## [PROBLEM TO SOLVE]
Would you please set down the lines of the data from the one containing "Es un hecho | La SEP" to the final line, exactly and only those?

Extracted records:

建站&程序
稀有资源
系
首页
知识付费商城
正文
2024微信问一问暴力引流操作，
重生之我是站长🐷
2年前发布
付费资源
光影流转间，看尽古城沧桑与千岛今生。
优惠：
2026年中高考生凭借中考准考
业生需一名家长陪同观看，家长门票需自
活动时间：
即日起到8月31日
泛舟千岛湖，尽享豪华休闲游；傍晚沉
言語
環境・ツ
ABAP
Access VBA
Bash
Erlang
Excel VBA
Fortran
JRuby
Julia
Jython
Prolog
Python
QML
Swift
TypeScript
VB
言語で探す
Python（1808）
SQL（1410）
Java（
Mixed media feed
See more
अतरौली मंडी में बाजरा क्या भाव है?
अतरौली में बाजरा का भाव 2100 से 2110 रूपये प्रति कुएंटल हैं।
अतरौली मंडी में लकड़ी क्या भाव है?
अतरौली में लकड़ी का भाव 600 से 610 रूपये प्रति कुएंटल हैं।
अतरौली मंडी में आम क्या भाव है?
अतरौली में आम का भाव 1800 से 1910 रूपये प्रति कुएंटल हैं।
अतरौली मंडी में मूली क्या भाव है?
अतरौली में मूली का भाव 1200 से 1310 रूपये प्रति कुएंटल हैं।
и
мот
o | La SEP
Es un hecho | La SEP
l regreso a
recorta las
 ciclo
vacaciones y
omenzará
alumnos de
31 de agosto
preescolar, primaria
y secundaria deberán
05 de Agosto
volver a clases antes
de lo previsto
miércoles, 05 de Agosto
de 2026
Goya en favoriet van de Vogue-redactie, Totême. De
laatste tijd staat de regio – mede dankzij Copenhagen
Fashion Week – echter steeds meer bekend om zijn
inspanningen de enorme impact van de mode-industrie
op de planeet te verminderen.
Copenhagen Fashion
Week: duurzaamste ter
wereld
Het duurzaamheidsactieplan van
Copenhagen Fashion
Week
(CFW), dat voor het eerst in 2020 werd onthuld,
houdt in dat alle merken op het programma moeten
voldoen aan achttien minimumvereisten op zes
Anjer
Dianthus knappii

## [RESULT OF THE TASK]
Es un hecho | La SEP
l regreso a
recorta las
 ciclo
vacaciones y
omenzará
alumnos de
31 de agosto
preescolar, primaria
y secundaria deberán
05 de Agosto
volver a clases antes
de lo previsto
miércoles, 05 de Agosto
de 2026
Goya en favoriet van de Vogue-redactie, Totême. De
laatste tijd staat de regio – mede dankzij Copenhagen
Fashion Week – echter steeds meer bekend om zijn
inspanningen de enorme impact van de mode-industrie
op de planeet te verminderen.
Copenhagen Fashion
Week: duurzaamste ter
wereld
Het duurzaamheidsactieplan van
Copenhagen Fashion
Week
(CFW), dat voor het eerst in 2020 werd onthuld,
houdt in dat alle merken op het programma moeten
voldoen aan achttien minimumvereisten op zes
Anjer
Dianthus knappii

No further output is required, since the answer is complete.